>> start Excerpted passage

General Terms & Conditions
of Sale
1. Interpretation
1.1 In these General Conditions, the following expressions
shall have the following meanings:
“Contract”-
means the Contract for the purchase and sale of Goods subject
to these General Conditions of Sale together with the Order
Acknowledgement.
“Customer” the
person, firm or company to whom Penistone is selling.
“Delivery Note” means
a list supplied to the Customer upon delivery of the Goods
confirming which Goods are being delivered.
“General Conditions” means
these General Terms and Conditions of Sale.
“Order Acknowledgement” the
Schedule, which has been completed by Penistone with details
of this Contract including the Goods, price and (if relevant)
Services.
“Goods” the
goods, materials, equipment and/or services (as applicable)
being sold by Penistone to the customer.
“Penistone” means
Penistone Reinforcements Ltd of Stanley Mills, Talbot Road,
Penistone, S36 9ED.
“Writing” includes
telex, cable and facsimile transmission and comparable means
of communication.
1.2 Any reference in these General Conditions to any enactment
or regulations shall include reference to any statutory amendment
or re-enactment thereof for the time being force and where
appropriate, any subsequent related legislation in the same
behalf.
2 Basis of Sale
2.1 Penistone does business upon and subject to these General
Conditions, which shall be deemed to be incorporated into all
Contracts between Penistone and the Customer to the exclusion
of any other terms and conditions of the Customer unless otherwise
specifically accepted by Penistone in writing.
2.2 A quotation shall only constitute an invitation to treat.
All orders are subject to acceptance by Penistone on an official
form of Order Acknowledgement or (if no Order Acknowledgement
has been sent) acceptance of the Goods shall be deemed to include
acceptance of these General Conditions.
3 Price and Payment
3.1
Unless a fixed price is specified in the said Order Acknowledgement
or is otherwise specifically agreed in writing by Penistone,
the price of the Goods shall be as per Penistone’s current
price list at the date of despatch of the Goods. Where there
is any such fixed price, Penistone shall be entitled to increase
the same to take into account all or any of the following:
3.1.1
any additional costs incurred by Penistone as a result
of the Customer’s
instructions or lack of instructions or failure to comply
with its obligations hereunder;
3.1.2
any increase of any nature in Penistone’s costs.
3.2 If the customer has not been granted extended credit terms
with Penistone, then payment in full must be made by the end
of the month following the month of delivery.
3.3 Where Goods are to be delivered by instalments, payment
for each instalment shall be a condition of delivery.
3.4
Time of payment shall be of the essence and if any amount
shall not be paid on the due date, the Customer shall pay Penistone,
on demand, interest at an annual rate of 4% above Midland Bank
plc’s base lending rate from time to time, such interest
to accrue from day to day and to run after as well as before
any judgement and to be compounded monthly. Penistone shall
be entitled to sue for the price or any instalment notwithstanding
that title has not passed to any relevant Goods or delivery
has not taken place.

>> end Excerpted passage
>> start Extracted information

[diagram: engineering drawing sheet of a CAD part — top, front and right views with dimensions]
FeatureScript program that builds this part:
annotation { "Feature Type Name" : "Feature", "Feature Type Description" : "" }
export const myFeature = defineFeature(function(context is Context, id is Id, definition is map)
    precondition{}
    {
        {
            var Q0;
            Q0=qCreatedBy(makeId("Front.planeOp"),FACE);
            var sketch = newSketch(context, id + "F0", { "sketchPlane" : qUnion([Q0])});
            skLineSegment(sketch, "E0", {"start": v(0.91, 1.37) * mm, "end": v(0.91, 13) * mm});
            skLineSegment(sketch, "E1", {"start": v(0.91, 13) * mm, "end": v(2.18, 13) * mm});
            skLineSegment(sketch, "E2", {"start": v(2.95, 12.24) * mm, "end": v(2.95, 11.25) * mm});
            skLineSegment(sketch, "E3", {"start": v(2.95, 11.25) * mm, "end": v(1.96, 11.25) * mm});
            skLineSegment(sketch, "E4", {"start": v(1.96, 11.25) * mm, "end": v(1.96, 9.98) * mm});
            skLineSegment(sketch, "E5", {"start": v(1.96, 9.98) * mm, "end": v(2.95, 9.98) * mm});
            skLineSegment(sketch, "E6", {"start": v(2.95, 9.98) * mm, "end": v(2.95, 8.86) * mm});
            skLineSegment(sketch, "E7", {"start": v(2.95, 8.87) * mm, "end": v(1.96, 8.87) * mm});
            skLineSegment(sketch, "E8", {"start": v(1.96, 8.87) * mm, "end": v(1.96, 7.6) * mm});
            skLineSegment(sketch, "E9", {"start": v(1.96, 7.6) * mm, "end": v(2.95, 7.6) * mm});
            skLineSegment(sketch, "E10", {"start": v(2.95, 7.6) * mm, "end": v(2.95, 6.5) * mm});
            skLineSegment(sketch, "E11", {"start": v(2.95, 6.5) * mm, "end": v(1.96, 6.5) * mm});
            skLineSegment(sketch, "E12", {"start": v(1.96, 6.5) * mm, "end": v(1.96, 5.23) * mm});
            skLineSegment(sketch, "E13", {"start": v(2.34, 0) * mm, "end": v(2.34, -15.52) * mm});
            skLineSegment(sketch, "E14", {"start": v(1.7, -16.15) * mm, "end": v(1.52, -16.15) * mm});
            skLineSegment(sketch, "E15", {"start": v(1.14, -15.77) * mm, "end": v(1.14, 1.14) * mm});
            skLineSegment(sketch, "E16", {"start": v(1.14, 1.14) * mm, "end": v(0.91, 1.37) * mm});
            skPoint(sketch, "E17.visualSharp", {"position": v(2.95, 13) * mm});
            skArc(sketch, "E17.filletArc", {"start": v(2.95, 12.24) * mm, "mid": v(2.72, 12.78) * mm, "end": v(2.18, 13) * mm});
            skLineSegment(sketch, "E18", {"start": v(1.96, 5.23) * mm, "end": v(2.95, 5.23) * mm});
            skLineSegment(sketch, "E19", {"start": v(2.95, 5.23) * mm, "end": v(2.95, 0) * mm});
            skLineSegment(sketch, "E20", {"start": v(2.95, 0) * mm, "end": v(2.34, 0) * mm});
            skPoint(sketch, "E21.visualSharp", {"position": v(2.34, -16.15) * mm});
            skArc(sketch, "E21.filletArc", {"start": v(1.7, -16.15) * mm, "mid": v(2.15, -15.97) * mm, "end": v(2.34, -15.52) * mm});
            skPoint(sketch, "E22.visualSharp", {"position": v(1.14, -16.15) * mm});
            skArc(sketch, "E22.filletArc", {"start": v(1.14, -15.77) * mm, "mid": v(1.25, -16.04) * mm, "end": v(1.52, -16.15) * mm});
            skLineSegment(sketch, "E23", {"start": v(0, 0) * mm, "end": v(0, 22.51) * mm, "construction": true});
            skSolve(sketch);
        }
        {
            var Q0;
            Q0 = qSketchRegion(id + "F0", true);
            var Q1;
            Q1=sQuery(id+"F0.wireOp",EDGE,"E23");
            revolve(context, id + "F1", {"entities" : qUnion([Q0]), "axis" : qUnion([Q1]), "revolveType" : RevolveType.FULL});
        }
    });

>> end Extracted information

▸ **Set tasks**:
(a) Answer these questions from the General Terms & Conditions of Sale:
(i) What address is given for Penistone Reinforcements Ltd?
(ii) What does a quotation constitute?
(iii) At what annual rate is interest charged on an amount not paid on the due date?
(b) In the records, starting at the first line and ending at the line that contains "export const myFeature", substitute "technical drawing sheet" for "engineering drawing sheet". Write out only those lines, with everything else left unchanged.

▸ **Task responses**:
(a)
(i) Stanley Mills, Talbot Road, Penistone, S36 9ED.
(ii) Only an invitation to treat.
(iii) 4% above Midland Bank plc's base lending rate from time to time.

(b)
[diagram: technical drawing sheet of a CAD part — top, front and right views with dimensions]
FeatureScript program that builds this part:
annotation { "Feature Type Name" : "Feature", "Feature Type Description" : "" }
export const myFeature = defineFeature(function(context is Context, id is Id, definition is map)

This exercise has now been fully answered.